Sogni a occhi aperti
Gli studiosi dei processi cognitivi chiamano questa particolare forma di divagazione mentale mind wandering: «Si tratta di un modo di vagare con al mente che parte spesso da elementi della realtà esterna e che procede per associazioni di idee», mi ha spiegato Manila Vannucci, docente di Psicologia dell’attenzione all’Università di Firenze. Spesso questa particolare forma di distrazione prende la forma di una sorta di sogno a occhi aperti: un po’ come quando, durante una conferenza noiosa, ci perdiamo tra le nostre fantasticherie. «Questo vagare con la mente può avvenire in modo spontaneo o intenzionale». Con il mind wandering ci allontaniamo dal compito che stiamo svolgendo (seguire la conferenza, nel nostro esempio) per guardarci dentro, richiamando alla memoria dati autobiografici o pensieri. «Le catene associative prodotte dal mind wandering sono imprevedibili e non finalizzate a uno scopo. Questa modalità libera di pensiero, quando è messa in atto in modo intenzionale, può favorire la creatività». Proprio Vannucci con il suo gruppo di ricerca, in collaborazione con altre università internazionali, sta studiando questa funzione mentale: «Lo stiamo facendo anche in laboratorio per mezzo di esperimenti con cui induciamo il mind wandering in partecipanti impegnati in compiti monotoni, come premere un pulsante ogniqualvolta compare su uno schermo una certa forma», spiega. Ricerche come queste stimano attorno al 30-50 per cento il tempo impiegato nell’arco di una giornata a “viaggiare con la mente”.

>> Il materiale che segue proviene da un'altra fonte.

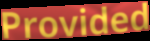
Provided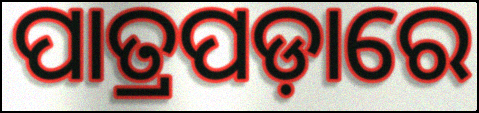
ପାତ୍ରପଡ଼ାରେ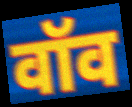
वॉव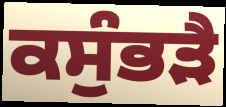
ਕਸੁੰਭੜੈ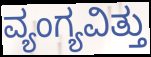
ವ್ಯಂಗ್ಯವಿತ್ತು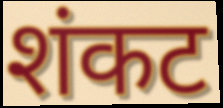
शंकट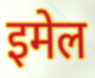
इमेल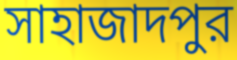
সাহাজাদপুর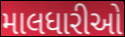
માલધારીઓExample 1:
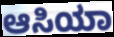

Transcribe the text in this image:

ಆಸಿಯಾ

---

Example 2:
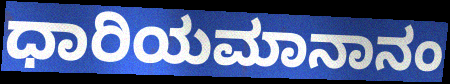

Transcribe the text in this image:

ಧಾರಿಯಮಾನಾನಂ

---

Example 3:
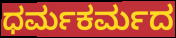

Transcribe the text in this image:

ಧರ್ಮಕರ್ಮದ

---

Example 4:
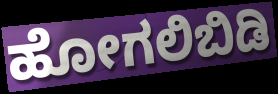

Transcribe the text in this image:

ಹೋಗಲಿಬಿಡಿ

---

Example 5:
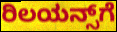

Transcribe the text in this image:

ರಿಲಯನ್ಸ್‌ಗೆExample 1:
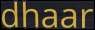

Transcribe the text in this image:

dhaar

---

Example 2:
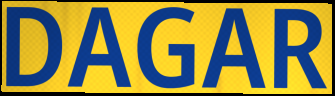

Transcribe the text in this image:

DAGAR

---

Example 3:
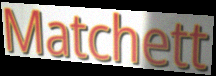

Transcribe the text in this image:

Matchett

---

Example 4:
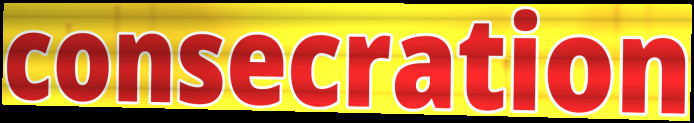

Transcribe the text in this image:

consecration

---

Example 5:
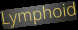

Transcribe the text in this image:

Lymphoid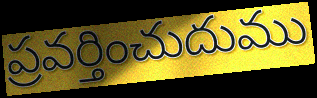
ప్రవర్తించుదుముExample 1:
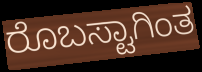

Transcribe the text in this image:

ರೊಬಸ್ಟಾಗಿಂತ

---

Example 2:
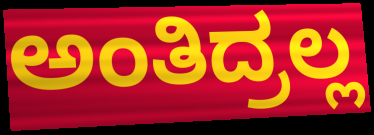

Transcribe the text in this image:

ಅಂತಿದ್ರಲ್ಲ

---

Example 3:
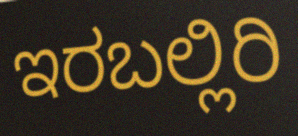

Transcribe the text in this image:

ಇರಬಲ್ಲಿರಿ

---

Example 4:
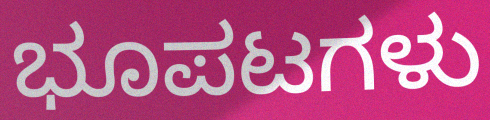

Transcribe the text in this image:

ಭೂಪಟಗಳು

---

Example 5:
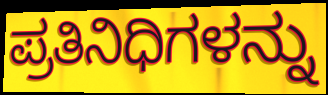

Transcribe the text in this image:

ಪ್ರತಿನಿಧಿಗಳನ್ನು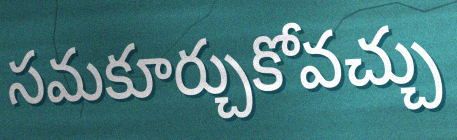
సమకూర్చుకోవచ్చు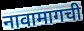
नावामागचीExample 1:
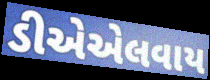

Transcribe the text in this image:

ડીએએલવાય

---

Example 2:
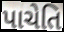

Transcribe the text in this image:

પાચેતિ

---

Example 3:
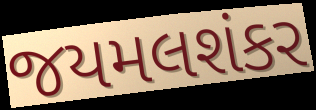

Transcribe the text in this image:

જયમલશંકર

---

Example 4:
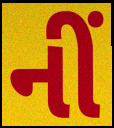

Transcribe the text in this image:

નીં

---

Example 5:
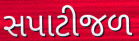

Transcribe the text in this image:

સપાટીજળ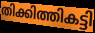
തിക്കിത്തികട്ടിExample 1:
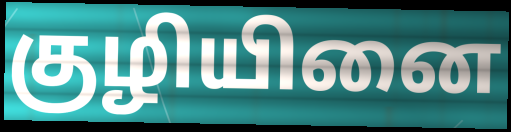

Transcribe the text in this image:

குழியினை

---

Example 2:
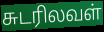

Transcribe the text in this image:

சுடரிலவள்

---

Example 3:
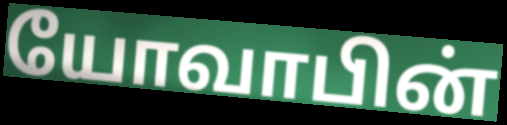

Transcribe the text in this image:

யோவாபின்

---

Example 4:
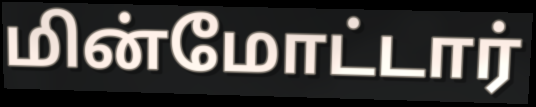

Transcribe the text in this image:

மின்மோட்டார்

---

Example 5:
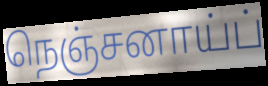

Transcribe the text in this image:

நெஞ்சனாய்ப்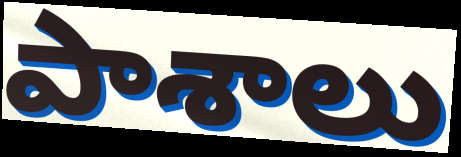
పాశాలుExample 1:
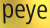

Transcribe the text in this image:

peye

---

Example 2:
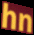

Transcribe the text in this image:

hn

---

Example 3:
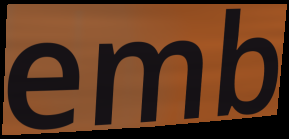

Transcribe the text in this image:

emb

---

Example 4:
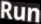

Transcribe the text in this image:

Run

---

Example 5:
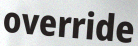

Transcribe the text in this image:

overrideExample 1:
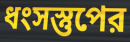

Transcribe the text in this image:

ধংসস্তুপের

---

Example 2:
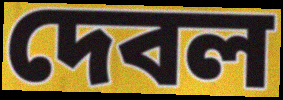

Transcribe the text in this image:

দেবল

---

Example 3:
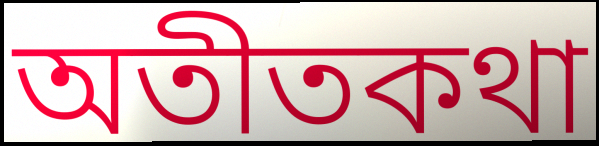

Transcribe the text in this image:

অতীতকথা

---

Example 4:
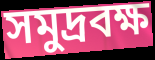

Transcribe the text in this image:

সমুদ্রবক্ষ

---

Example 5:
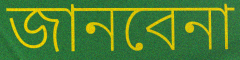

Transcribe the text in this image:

জানবেনা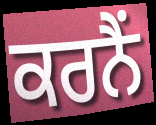
ਕਰਨੈਂ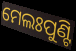
ମେଲଃପୁଣ୍ଟିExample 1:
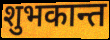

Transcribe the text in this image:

शुभकान्त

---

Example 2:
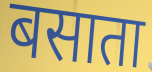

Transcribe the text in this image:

बसाता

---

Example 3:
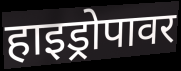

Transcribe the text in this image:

हाइड्रोपावर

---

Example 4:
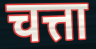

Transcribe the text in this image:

चत्ता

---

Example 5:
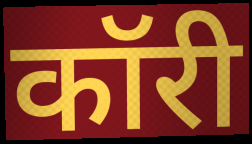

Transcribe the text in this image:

कॉरी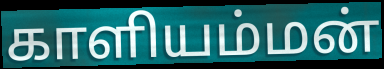
காளியம்மன்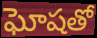
ఘోషతోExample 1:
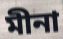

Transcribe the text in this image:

মীনা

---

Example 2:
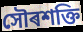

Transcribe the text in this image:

সৌৰশক্তি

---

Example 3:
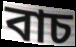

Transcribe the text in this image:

বাচ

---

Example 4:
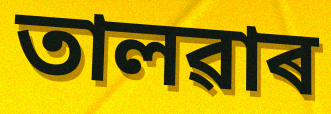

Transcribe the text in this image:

তালৱাৰ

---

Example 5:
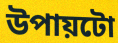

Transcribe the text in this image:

উপায়টোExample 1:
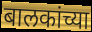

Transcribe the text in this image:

बालकांच्या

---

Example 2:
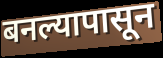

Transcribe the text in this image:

बनल्यापासून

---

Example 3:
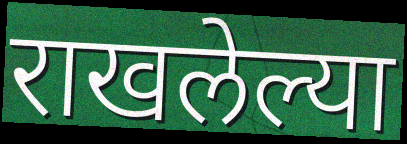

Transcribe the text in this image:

राखलेल्या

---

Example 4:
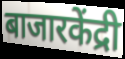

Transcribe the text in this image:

बाजारकेंद्री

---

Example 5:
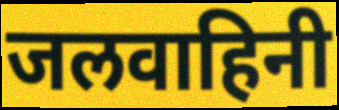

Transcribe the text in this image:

जलवाहिनीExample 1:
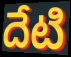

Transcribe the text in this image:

దేటి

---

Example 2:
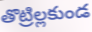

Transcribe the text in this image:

తొట్రిల్లకుండ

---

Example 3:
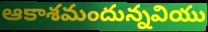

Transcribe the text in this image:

ఆకాశమందున్నవియు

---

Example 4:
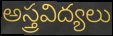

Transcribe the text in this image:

అస్త్రవిద్యలు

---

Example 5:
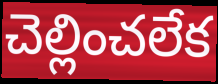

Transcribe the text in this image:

చెల్లించలేకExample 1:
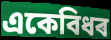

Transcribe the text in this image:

একেবিধৰ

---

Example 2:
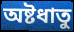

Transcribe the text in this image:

অষ্টধাতু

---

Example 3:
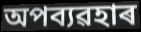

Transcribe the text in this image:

অপব্যৱহাৰ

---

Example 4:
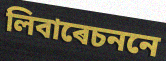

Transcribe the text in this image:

লিবাৰেচননে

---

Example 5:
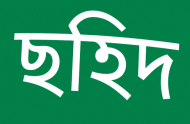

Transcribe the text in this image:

ছহিদ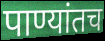
पाण्यांतचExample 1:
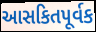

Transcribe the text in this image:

આસકિતપૂર્વક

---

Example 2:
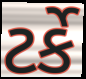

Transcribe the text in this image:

ટર્કે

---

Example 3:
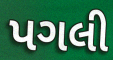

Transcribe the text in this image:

પગલી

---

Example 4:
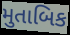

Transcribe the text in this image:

મુતાબિક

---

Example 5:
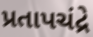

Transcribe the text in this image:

પ્રતાપચંદ્રે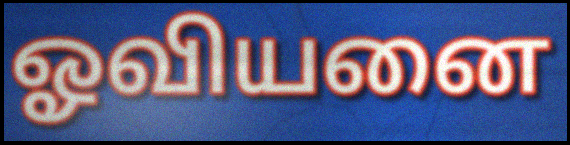
ஓவியனை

Troppi impegni limitano la creatività
Non è un caso che le attività scelte per stimolare il mind wandering sono, negli studi di Vannucci, monotone: è proprio nei momenti di scaso impegno cognitivo che ci lasciamo più spesso andare al pensiero libero. Proprio su questo tema Andrew Smart, già ricercatore alla New York University, ha scritto il suo In pausa. Come l’ossessione per il fare sta distruggendo le nostre menti (Indiana) in cui descrive la cosiddetta “rete neurale di default”, un circuito cerebrale che si attiva quando non siamo concentrati su nulla e che sarebbe dunque amico della creatività. Tuttavia oggi le nostre agende fitte di impegni e la costante paura di distrarci stanno sempre più spegnendo questa naturale e sana tendenza al cazzeggio. Così però la nostra fantasia si impoverisce.